“呦,老鼠君,你的计划看起来失败了啊。”
“被猫吃掉了呢~”
不过竟然能做到这种程度,将人间失格这种反异能的异能从他身上夺去。
等等!
他记得......即使是他的异能被夺走的时候,外面的浓雾也并没有消失,龙彦之间却看起来没有受到任何影响。
太宰治沉思。
想起不久前因中原中也的异能失控而将魔人从异能特务科的门口一同带走。
是他拿走了异能特务科保护的某个东西吗?
也许是因为造成那场事故的恰恰是异能特务科一直以来所代表的官方权威,这种时候的保密工作做得堪称滴水不漏。
很明显,小栗虫太郎出手了,以致他事后没能找到任何线索。
魔人当时的目的与那死去的东京官员一同被埋葬在了地狱深处。
不过还有另一种可能,太宰治想到迷雾降临之初中原中也造成的巨大动静,果然还是这个共性更加能说服他。

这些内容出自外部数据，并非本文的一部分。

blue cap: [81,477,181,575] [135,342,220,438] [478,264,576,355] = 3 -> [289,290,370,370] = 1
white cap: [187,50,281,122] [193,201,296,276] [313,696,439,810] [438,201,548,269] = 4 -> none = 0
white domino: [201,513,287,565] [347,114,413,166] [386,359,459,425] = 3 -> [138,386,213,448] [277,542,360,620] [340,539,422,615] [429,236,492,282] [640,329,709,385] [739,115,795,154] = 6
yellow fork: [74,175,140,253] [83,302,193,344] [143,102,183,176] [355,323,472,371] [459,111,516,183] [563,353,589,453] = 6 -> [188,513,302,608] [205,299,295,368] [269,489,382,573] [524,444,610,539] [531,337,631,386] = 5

他微妙地看了一眼端庄优雅的涩泽龙彦,真是没想到......
“原来是龙彦先生啊。”
涩泽龙彦:“???”
费奥多尔却明白太宰治已然知晓此时站在他们身前的涩泽龙彦是一个异能体,但这无伤大雅,于他而言,涩泽龙彦的存在已然没有什么价值,他更好奇天空裂开的那一瞬间外面的光景。
太宰治说他失败了,可他并不这么认为。
星野翔太的选择在他的意料之中,他只是有些可惜伊利亚没有在其到达之前就死去。
不过这不妨大碍,因为......他知道了将他写在【书页】上的故事覆盖掉的【书】的所在之地。

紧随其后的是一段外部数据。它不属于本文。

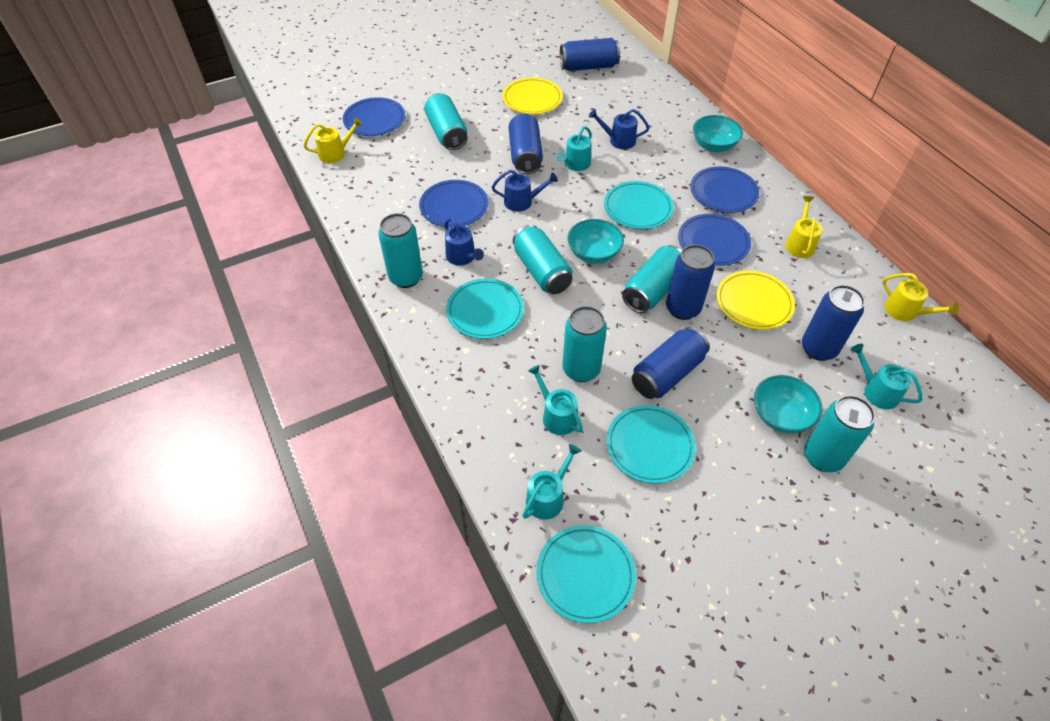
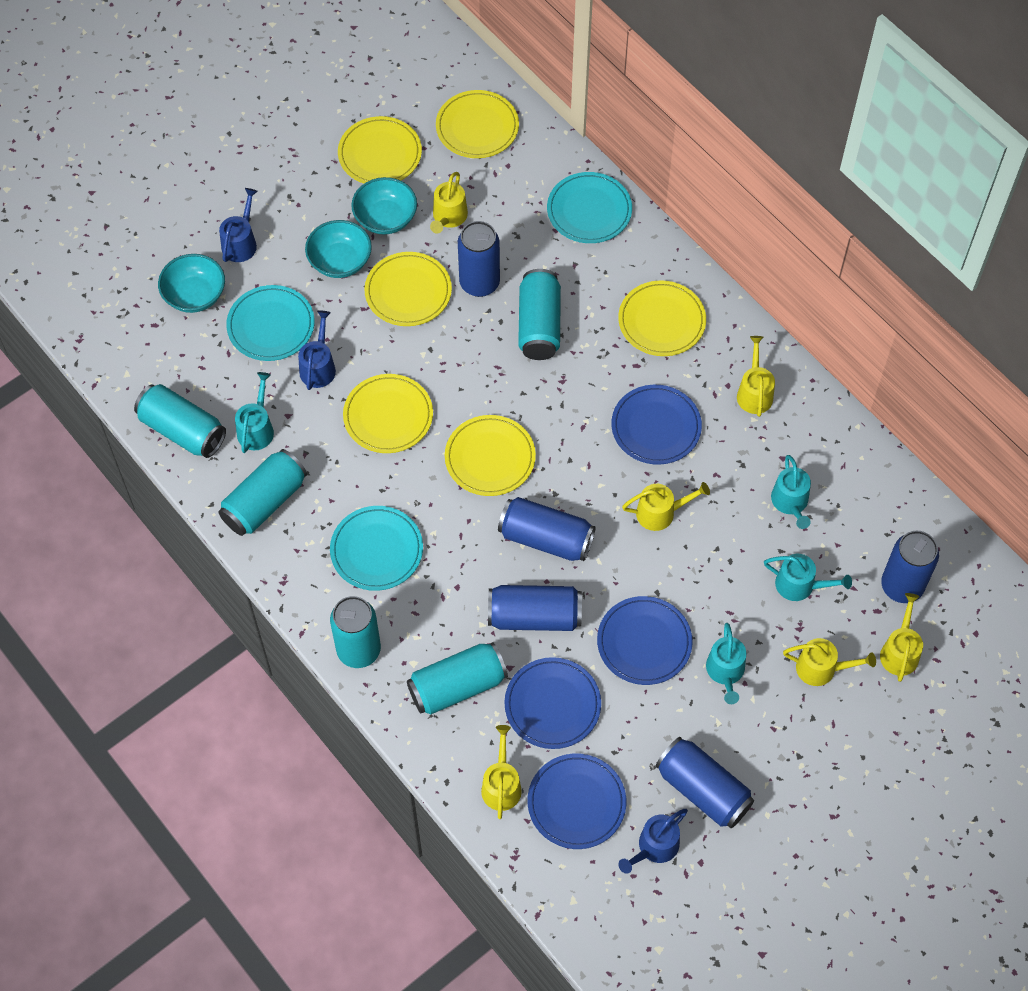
turquoise can: [378,213,423,288] [424,93,468,150] [513,225,572,294] [562,306,607,382] [622,245,682,313] [804,395,875,472] = 6 -> [134,384,226,458] [218,449,307,536] [330,596,381,668] [407,642,508,715] [518,269,561,360] = 5
turquoise plate: [446,279,524,339] [536,525,636,623] [604,181,674,229] [606,405,695,484] = 4 -> [226,285,315,361] [330,506,423,591] [547,172,632,243] = 3
yellow plate: [502,77,563,114] [716,271,795,330] = 2 -> [338,116,422,183] [343,374,433,453] [364,252,452,326] [436,90,519,158] [445,415,536,496] [618,281,706,356] = 6
yellow watering can: [303,117,363,163] [785,196,822,258] [882,273,959,321] = 3 -> [430,172,468,234] [481,725,522,819] [622,482,710,531] [737,336,775,417] [783,638,876,686] [880,593,923,682] = 6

他轻笑一声,状似计划失败后有些恼羞成怒:“太宰君,我自认我的计划完美无缺,但您看起来好像有不同的见解?”
太宰治竖起一根手指:“oi,你通过星野君的异能失控来夺走异能的确让我感到惊讶,但有句话叫邪不压正,老鼠这种阴暗的生物会失败不是理所当然吗?”
费奥多尔:“......”
异能失控、夺走异能。
太宰治,你自己相信你自己说出的话吗?
你的分析呢,智商呢?!!
不过邪不压正......
他的语气有些奇妙,似是听到了什么晦涩难懂的言语:“邪不压正?太宰君,您的意思是我有罪,而您......想要审判我吗?”
太宰治挥挥手,精神抖擞,语气轻松:“不不不,不是我,你的行为对于横滨造成了重大损失,是横滨人会审判你。”
魔人竟然意外地有些在意这个,太宰治挑了挑眉头,那他可就不客气地深挖了。
“横滨人......审判我?您认为,他们最想要审判的,是我,还是您所代表的武装侦探社和另外两个盘踞横滨的异能集团呢?”
“哈?”太宰治有些惊讶,这话语背后是常人绝不能深究的深海,于是他假笑:“当然是你了,毕竟比起为横滨任劳任怨的我们,当然是外来的老鼠更加令人讨厌,不是吗?”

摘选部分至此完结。